Die Bundesländer müssen nach § 35 des Baugesetzbuches (BauGB) der Windenergie „substanziell Raum“ schaffen. Zusätzliche Abstandsregelungen, wie sie in Nordrhein-Westfalen oder Schleswig-Holstein geplant sind, könnten das verhindern und dementsprechend rechtlich unzulässig sein. Das zeigt eine erste Analyse der Stiftung Umweltenergierecht zu den Koalitionsvereinbarungen in beiden Ländern.
Wie Autor Nils Wegner in einem Hintergrundpapier festhält, haben die Bundesländer keinen Regelungsspielraum für Auflagen, die über das Bundesrecht hinausgehen. Eine Länderöffnungsklausel, die Bayern für die umstrittene 10 H-Regelung genutzt hat, gibt es nicht mehr. „Der den Ländern verbleibende Regelungsspielraum beschränkt sich dabei im Wesentlichen auf planungsrechtliche Festlegungen“, heißt es in dem Hintergrundpapier.
Das Gebot, der Windenergie „substanziell Raum“ zu verschaffen, stellt eine absolute Grenze für die Länder bei der Ausweitung pauschaler Abstände dar. Gehen die Abstandsregelungen über zwingende gesetzliche Anforderungen hinaus, sind diese „Vorsorgeabstände“ als weiche Tabukriterien einzustufen. Sie sind nach Ansicht der Stiftung nur zulässig, wenn auch mit ihnen noch ausreichend Flächen für neue Windenergieanlagen bleiben.
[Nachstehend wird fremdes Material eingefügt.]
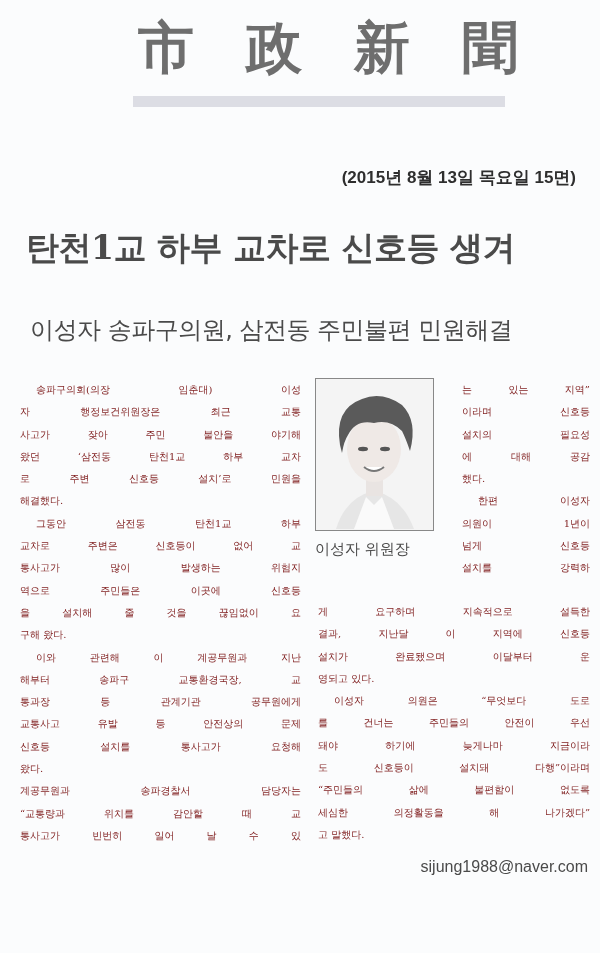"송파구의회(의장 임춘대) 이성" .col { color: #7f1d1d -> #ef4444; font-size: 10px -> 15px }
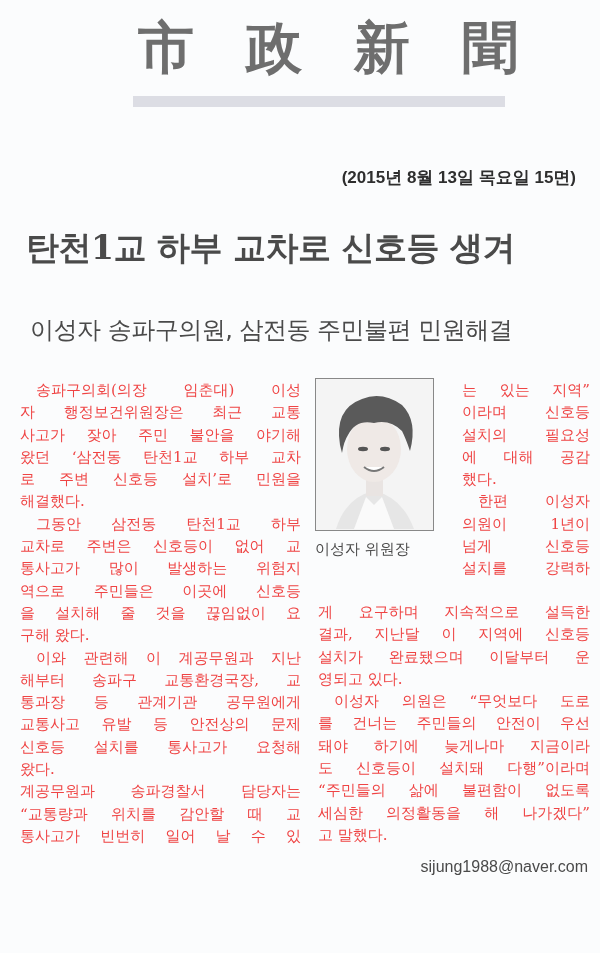"이성자 위원장" .caption { text-align: left -> center }
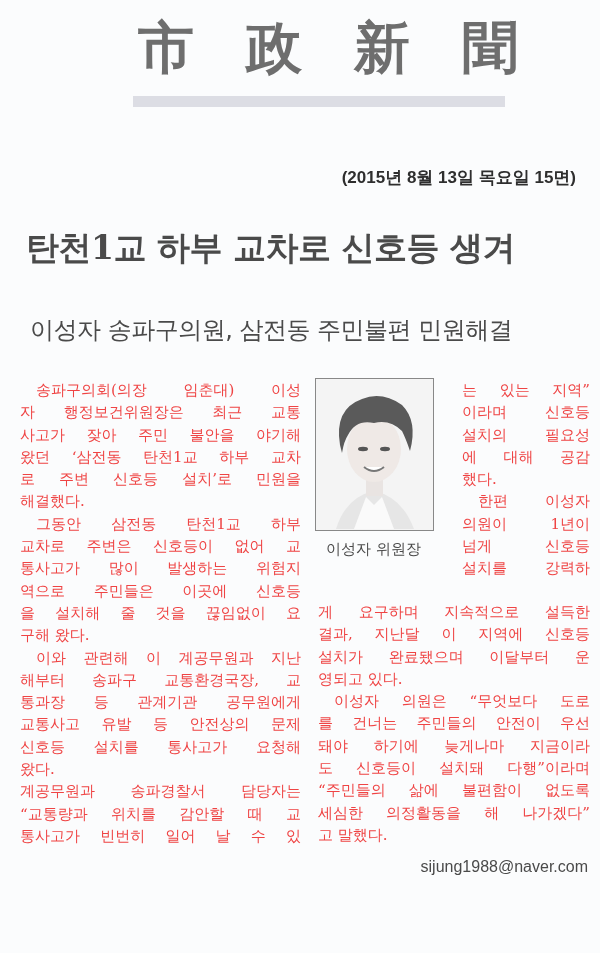"신호등 설치를 통사고가 요청해" span.ln { text: 통사고가 -> 끊임없이 }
Gegenüber den bislang geltenden Abständen wurde in den Koalitionsvereinbarungen in Schleswig-Holstein und Nordrhein-Westfalen teilweise deutlich höhere Abstände zwischen Windenergieanlagen und Siedlungsgebieten vereinbart. Während Schleswig-Holstein aber den Ausbau der Windenergie fortsetzen will und daher flexible Regelungen plant, soll in Nordrhein-Westfalen eine Beschränkung der Windenergienutzung bis zu den Grenzen des rechtlich Zulässigen erfolgen. „Bei einem solchen Austesten der rechtlichen Spielräume besteht die konkrete Gefahr, dass Planungsentscheidungen aufgehoben werden, wenn die Grenzen des Zulässigen überschritten wurden“, schlussfolgert der Autor. Die Folge wäre, dass dann Windenergieanlagen im gesamten Außenbereich privilegiert errichtet werden könnten, soweit keine anderen Belange im Einzelfall entgegenstehen.